[Begin RAW RECORDS]

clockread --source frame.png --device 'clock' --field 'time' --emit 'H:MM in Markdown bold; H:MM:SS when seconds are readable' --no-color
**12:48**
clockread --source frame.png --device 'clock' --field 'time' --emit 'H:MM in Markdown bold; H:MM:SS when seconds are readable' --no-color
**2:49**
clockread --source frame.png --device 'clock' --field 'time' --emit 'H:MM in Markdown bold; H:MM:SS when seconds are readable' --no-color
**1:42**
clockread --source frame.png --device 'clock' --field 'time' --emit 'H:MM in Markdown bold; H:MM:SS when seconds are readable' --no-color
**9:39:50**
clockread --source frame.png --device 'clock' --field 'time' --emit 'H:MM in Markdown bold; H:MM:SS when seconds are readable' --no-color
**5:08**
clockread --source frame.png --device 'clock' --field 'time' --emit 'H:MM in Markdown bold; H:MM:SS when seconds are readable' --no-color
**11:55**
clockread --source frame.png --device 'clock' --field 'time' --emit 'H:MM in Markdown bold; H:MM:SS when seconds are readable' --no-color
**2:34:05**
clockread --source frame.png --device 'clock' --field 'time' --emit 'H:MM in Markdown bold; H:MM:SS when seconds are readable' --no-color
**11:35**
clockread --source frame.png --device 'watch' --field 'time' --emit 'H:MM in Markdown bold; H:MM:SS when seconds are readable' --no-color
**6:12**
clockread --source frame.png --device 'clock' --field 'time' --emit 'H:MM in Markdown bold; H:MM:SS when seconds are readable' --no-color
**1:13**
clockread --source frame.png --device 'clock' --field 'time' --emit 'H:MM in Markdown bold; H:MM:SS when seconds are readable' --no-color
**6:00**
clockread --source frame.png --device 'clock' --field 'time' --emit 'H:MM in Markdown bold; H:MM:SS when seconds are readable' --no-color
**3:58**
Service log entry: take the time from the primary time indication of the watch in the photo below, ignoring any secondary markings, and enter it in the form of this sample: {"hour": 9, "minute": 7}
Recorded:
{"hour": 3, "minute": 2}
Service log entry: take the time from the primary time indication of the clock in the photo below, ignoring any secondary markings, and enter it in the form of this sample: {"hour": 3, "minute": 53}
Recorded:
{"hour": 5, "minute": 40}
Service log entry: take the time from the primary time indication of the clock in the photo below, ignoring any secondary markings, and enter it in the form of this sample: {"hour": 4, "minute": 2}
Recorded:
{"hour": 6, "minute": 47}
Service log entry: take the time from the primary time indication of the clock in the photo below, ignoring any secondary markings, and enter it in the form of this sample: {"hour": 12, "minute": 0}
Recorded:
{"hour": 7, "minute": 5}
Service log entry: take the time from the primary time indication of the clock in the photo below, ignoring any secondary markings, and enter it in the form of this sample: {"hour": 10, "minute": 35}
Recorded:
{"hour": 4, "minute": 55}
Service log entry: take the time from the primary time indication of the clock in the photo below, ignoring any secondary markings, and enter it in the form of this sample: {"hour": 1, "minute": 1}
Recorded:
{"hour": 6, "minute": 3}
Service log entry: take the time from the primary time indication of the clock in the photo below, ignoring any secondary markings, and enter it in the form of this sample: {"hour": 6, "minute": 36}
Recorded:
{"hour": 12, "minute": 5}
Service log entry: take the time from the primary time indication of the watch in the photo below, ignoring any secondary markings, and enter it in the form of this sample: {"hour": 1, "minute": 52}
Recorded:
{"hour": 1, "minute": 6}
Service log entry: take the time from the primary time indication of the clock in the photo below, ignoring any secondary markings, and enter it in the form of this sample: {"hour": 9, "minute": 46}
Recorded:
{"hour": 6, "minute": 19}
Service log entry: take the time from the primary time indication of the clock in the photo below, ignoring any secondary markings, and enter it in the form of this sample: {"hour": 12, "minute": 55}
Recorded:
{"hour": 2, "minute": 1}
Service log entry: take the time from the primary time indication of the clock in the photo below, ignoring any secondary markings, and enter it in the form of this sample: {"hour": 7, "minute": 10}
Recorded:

[End RAW RECORDS]

▸ **WHAT IS ASKED**
Which lines in the records above contain the word "watch"? Treat case as significant, and copy each of those lines in full.

▸ **OUTPUT FOR THIS TASK**
clockread --source frame.png --device 'watch' --field 'time' --emit 'H:MM in Markdown bold; H:MM:SS when seconds are readable' --no-color
Service log entry: take the time from the primary time indication of the watch in the photo below, ignoring any secondary markings, and enter it in the form of this sample: {"hour": 9, "minute": 7}
Service log entry: take the time from the primary time indication of the watch in the photo below, ignoring any secondary markings, and enter it in the form of this sample: {"hour": 1, "minute": 52}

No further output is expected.